Williams v. State

538 So. 2d 73 | Fla. Dist. Ct. App. | 1989

538 So. 2d 73 (1989)

Anthony Howard WILLIAMS, Appellant,
v.
STATE of Florida, Appellee.

No. 88-1017.

District Court of Appeal of Florida, Fourth District.

February 1, 1989.

Richard L. Jorandby, Public Defender, and Marcy K. Allen, Asst. Public Defender, West Palm Beach, for appellant.
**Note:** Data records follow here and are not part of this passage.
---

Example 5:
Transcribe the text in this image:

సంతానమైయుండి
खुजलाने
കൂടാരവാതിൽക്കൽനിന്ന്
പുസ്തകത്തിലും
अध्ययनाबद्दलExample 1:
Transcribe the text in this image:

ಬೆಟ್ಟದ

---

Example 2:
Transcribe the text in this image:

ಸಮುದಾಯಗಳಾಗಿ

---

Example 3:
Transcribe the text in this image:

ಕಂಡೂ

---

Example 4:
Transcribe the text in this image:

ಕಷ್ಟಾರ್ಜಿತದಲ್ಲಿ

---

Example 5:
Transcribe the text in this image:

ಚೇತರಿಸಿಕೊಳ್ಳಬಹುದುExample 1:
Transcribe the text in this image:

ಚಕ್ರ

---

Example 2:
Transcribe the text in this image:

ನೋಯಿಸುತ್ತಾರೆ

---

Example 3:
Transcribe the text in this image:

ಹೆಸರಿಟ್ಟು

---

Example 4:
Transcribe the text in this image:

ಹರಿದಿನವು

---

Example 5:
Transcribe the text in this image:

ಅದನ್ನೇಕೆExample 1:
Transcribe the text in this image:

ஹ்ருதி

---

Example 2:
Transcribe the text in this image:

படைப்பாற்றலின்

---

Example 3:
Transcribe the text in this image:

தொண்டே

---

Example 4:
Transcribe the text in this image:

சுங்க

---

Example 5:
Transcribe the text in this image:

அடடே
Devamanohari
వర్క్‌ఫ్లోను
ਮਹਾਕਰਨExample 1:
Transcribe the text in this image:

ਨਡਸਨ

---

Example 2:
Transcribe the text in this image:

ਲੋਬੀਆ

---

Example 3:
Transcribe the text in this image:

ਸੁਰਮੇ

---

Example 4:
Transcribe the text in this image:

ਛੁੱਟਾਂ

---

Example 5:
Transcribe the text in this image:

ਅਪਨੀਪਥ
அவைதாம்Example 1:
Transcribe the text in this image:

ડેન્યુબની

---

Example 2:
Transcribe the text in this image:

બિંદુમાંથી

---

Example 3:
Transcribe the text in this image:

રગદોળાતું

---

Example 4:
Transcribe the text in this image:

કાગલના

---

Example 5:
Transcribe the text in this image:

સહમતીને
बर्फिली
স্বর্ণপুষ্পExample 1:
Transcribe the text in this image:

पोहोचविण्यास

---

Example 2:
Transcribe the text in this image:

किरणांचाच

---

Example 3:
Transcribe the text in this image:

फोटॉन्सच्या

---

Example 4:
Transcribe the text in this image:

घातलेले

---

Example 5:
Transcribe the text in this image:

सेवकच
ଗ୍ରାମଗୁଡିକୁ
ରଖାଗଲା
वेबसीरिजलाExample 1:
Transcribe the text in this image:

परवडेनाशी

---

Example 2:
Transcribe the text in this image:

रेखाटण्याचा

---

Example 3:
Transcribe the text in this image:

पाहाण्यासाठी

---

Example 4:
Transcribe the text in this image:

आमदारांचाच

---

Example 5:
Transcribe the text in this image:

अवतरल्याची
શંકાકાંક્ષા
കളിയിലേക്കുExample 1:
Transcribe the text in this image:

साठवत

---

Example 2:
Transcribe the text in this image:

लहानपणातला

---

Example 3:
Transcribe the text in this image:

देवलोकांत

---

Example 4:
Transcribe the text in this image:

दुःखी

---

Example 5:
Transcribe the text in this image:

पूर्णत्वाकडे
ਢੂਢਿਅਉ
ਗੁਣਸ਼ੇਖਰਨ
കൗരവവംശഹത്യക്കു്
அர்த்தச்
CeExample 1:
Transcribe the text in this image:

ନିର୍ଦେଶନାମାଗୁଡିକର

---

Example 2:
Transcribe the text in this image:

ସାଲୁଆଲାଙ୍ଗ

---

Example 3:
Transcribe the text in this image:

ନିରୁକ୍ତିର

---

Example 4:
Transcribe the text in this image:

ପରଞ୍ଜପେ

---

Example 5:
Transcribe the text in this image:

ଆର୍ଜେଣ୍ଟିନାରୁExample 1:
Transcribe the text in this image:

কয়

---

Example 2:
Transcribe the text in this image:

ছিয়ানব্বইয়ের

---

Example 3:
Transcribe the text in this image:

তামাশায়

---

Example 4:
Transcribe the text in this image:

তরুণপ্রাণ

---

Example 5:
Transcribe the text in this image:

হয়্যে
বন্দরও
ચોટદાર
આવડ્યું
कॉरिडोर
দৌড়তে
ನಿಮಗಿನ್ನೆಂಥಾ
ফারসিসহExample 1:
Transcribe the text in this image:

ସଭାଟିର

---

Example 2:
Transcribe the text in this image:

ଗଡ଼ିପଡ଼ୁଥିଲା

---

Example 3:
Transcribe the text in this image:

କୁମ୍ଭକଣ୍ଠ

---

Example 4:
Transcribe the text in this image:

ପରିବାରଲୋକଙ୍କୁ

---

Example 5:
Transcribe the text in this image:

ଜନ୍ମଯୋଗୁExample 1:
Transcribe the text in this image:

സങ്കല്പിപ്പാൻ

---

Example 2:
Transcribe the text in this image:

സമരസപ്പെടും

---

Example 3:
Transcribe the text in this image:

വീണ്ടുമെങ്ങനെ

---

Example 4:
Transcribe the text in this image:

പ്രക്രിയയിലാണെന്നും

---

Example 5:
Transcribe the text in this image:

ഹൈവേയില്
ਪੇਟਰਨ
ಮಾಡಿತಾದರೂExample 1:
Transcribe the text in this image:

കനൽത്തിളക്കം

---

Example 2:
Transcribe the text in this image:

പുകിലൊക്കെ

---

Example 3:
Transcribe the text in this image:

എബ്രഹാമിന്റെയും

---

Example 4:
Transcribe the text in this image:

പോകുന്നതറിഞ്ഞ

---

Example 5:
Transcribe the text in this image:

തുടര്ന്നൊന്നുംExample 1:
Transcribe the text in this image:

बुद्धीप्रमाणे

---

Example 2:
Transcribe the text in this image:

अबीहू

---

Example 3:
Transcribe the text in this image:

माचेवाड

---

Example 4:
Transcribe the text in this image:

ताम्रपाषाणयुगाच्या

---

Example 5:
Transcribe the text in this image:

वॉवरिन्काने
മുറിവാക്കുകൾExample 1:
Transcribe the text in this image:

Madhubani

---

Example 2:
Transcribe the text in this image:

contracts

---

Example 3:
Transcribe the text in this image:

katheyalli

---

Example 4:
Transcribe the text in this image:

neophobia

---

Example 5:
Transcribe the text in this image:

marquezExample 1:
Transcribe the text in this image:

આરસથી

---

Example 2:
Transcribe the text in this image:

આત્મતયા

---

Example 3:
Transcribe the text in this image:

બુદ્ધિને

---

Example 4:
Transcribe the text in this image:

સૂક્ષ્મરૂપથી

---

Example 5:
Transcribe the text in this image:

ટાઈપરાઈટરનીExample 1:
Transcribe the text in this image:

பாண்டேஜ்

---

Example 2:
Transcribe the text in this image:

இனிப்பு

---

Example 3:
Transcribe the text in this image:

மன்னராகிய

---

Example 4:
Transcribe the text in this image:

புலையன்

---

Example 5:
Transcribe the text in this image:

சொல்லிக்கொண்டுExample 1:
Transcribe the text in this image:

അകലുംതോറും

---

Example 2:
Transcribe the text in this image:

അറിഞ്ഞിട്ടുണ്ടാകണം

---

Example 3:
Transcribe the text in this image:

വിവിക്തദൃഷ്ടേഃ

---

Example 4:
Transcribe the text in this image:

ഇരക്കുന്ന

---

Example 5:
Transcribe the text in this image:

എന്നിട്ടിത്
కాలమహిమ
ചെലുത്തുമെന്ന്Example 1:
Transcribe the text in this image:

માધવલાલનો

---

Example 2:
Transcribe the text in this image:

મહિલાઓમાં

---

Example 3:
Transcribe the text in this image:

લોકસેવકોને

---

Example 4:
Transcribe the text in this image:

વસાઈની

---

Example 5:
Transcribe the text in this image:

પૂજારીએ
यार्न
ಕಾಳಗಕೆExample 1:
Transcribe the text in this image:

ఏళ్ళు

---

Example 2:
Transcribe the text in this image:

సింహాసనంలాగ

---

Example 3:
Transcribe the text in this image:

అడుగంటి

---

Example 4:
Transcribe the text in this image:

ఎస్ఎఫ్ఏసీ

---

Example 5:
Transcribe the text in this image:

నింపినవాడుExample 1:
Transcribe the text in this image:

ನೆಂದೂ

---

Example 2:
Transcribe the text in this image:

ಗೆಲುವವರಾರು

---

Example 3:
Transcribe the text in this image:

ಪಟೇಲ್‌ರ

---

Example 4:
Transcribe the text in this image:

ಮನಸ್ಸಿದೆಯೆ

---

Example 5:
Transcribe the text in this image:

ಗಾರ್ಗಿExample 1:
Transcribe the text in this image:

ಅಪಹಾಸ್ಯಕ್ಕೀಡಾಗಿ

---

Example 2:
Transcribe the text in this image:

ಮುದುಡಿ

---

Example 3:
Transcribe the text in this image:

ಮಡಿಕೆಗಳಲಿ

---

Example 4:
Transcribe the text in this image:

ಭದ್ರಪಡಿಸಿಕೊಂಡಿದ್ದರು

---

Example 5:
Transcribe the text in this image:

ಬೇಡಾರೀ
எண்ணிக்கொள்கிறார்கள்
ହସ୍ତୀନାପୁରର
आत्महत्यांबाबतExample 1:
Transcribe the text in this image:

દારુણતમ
Robert A. Butterworth, Atty. Gen., Tallahassee, and John W. Tiedemann, Asst. Atty. Gen., West Palm Beach, for appellee.

PER CURIAM.

The defendant was charged with possession of cocaine with intent to sell. The trial court did not err in permitting the state to introduce, as relevant evidence, the cash seized in the arrest. See United States v. Cruz, 797 F.2d 90 (2d Cir.1986); United States v. Dinovo, 523 F.2d 197 (7th Cir.), cert. denied, 423 U.S. 1016, 96 S. Ct. 449, 46 L. Ed. 2d 387 (1975); §§ 90.401, 90.402, 90.403, Fla. Stat. (1987). Nor was there an abuse of discretion in finding that the prejudicial effect of admitting the evidence did not outweigh its probative value. Cf. United States v. Spell, 789 F.2d 143 (2d Cir.1986). We also find no error in allowing an officer with specialized knowledge to express his opinion on the relationship between large amounts of cash and drug transactions. Cf. Hosbein v. Silverstein, 358 So. 2d 43 (Fla. 4th DCA), cert. denied, 365 So. 2d 714 (Fla. 1978); United States v. Ginsberg, 758 F.2d 823 (2d Cir.1985); United States v. Daniels, 723 F.2d 31 (8th Cir.1983). Therefore, the judgment and sentence are affirmed.

GLICKSTEIN and STONE, JJ., concur.

WALDEN, J., dissents without opinion.